5) While sitting on your daughter's bed, suddenly remember that your
daughter's fiancé no longer drinks coffee or anything with caffeine.
a) Make another trip to the grocery store to buy herb tea.
i) Try to remember if he likes mint tea or hates it.
ii) It's one of the two, but which?
iii) Buy mint tea and two other kinds of herb tea.
b) Wonder why you keep forgetting about the fiancé.
i) Resolve to do better since he will be joining your family,
dummy, and you don't want him wondering if you even
like him.
(1) Which you do, it's just hard getting used to
thinking about him.
(2) I mean, you've had your daughter for over thirty
years, and you know her like you know your own pulse.

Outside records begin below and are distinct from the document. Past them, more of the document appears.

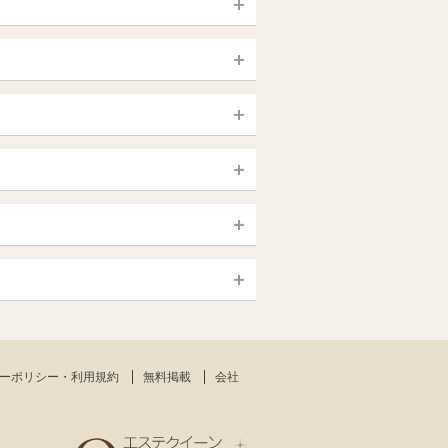
宮城 (仙台)
山梨（甲府）
静岡県
大宮・西院・二条
新大久保・高田馬場
大須・上前津・鶴舞
銀座・東京・新橋
島根・鳥取
一宮・津島・小牧
赤羽・板橋
高知
日本橋（大阪市）
熊本
中野・吉祥寺（中央線沿線）
新大阪・十三・南方
ーポリシー・利用規約
無料掲載
会社
沖縄
東大阪・八尾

(3) And it's beyond strange that you can suddenly gain a
son, just like that.
(4) Not to mention that marriage can be hard on bright,
ambitious women, something that you discussed
ad nauseum with your girlfriends back in the seventies.
(5) Plus, you worry that the fiancé's confidence will
overwhelm your brilliant but slightly-less-confident
daughter, triggering every maternal instinct you possess.
(6) And then there's that other worry,
(a) the small one,
(b) the one that flitted through your head the
last time they visited,
(c) the one you try to ignore,
(d) that maybe your daughter won't need you as
much anymore once she has a family of her own.
(7) But it's happening, sweetheart, so buck the fuck up.
c) While at the store (again), remember that your daughter's fiancé
future son-in-law loved your homemade almond cookies the last
time he came over.
i) Throw in a few tubes of almond paste since you still have
time to make a batch.
ii) Consider putting them back since your daughter likes them
too and might still be on that wedding diet and it would be
mean to expect her to resist home-made cookies.
iii) Take out the almond paste since you don't want to be a
mean mother and add in a bag of out-of-season cherries
for $11.99 a pound.
(1) Justify your purchase in your head—what's money
for if you can't use it to feed your child?
(2) Especially when said child is subsisting on basically
ice and spinach smoothies.
iv) Toss in a couple of limes and some ginger since you seem
to remember she uses them for those smoothies-from-hell.
(1) Resolve not to call them that or to make a face as
she drinks them.
(2) Understand that you will probably fail at this.
(3) Understand that she won't hold it against you.
6) Finally get home and log on to FlightAware so you can follow your
daughter's flight.
a) Tell your husband it will land on time.
b) Not that it matters, he's been ready to leave for the airport
for two hours.
7) Make one last sweep of the guest room, remembering to put out
the fizzy water that your future son-in-law likes on the bedside
table, next to the hydrangeas.
a) See? You are really trying here.
8) Send your husband out to pick up the kids.
9) Open the bag of oatmeal cookies and check to see if there are any
new videos of giant cats while you wait for everyone to arrive home.
a) There aren't.
i) But the ones that are already up are honestly insane.
ii) Resolve to show them to your husband after the kids
leave and the house is, once again, silent.
(1) You will both need a distraction by then.